En 1963, après plus de 20 ans d'absence du cinéma, Resnais fait revenir Jean Dasté dans
Muriel, ou le Temps d'un retour dans un rôle modeste mais impressionnant de l'homme à la chèvre, puis en 1966 dans
La guerre est finie. François Truffaut, sûrement en partie en hommage à Vigo, lui donne un rôle important, à ses côtés, dans L'Enfant sauvage (1969) et plus tard dans L'Homme qui aimait les femmes (1977). Mais c'est dans
la Chambre verte (1978) qu'il interprète un personnage magnifique et inquiétant, Bernard Humbert, et là encore Truffaut lui donne personnellement la réplique. Il revient chez Resnais pour Mon oncle d'Amérique en 1980 et l'Amour à mort en 1984.

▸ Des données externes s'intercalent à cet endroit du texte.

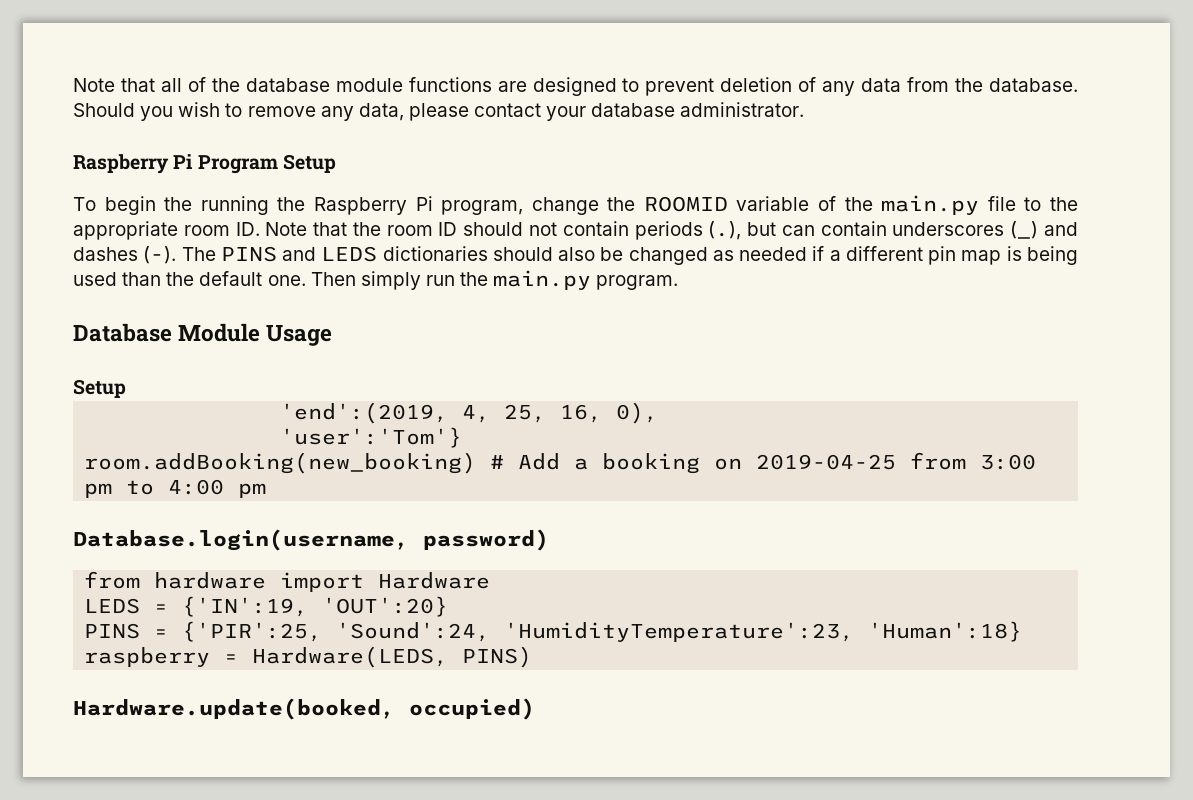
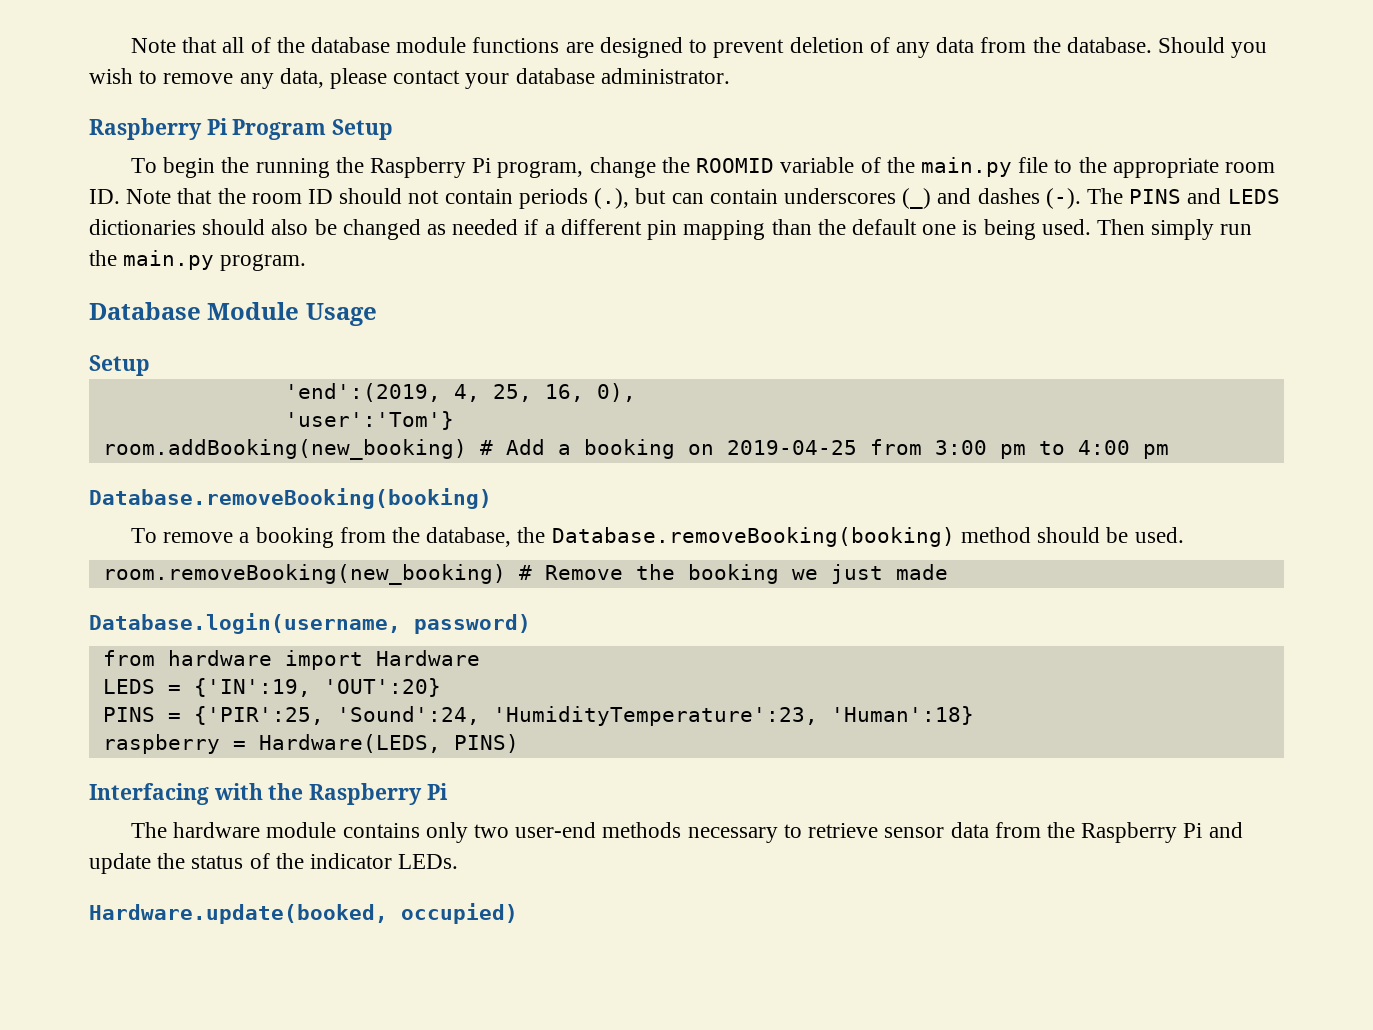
[961,246,1079,265] [73,271,306,286] map is being used than the default one. -> [683,219,1091,240] mapping than the default one is being used.
(267, 490) none -> [89,488,492,509] [131,527,1184,548] [102,564,948,585] // Database.removeBooking(booking) // To remove a booking from the database, the Database.removeBooking(booking) method should be used. // room.removeBooking(new_booking) # Remove the booking we just made
(533, 657) none -> [89,783,448,805] [131,822,1243,843] [89,853,459,874] // Interfacing with the Raspberry Pi // The hardware module contains only two user-end methods necessary to retrieve sensor data from the Raspberry Pi and update the status of the indicator LEDs.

On peut remarquer aussi ses apparitions en 1969 dans Z de
Costa-Gavras, en 1976 dans
Le Corps de mon ennemi d'
Henri Verneuil, en 1978 dans le Molière d'
Ariane Mnouchkine, en 1980 dans
Une semaine de vacances de
Bertrand Tavernier, en 1989 dans
Noce blanche de
Jean-Claude Brisseau.
Enfin, hommage au deuxième degré,
Suzanne Schiffman, assistante et scénariste de Truffaut le fait jouer dans son film Le Moine et la sorcière (1987), l'un de ses derniers rôles.
Jean Dasté meurt à Saint-Étienne en 1994. Un théâtre et un collège y portent son nom. « Il a ouvert une brèche dans laquelle se sont engouffrés
Jean Vilar,
Hubert Gignoux, puis
Roger Planchon ou Ariane Mnouchkine. Sans lui le monde du théâtre en France n'aurait pas la même apparence », observe Le Monde au lendemain de sa disparition.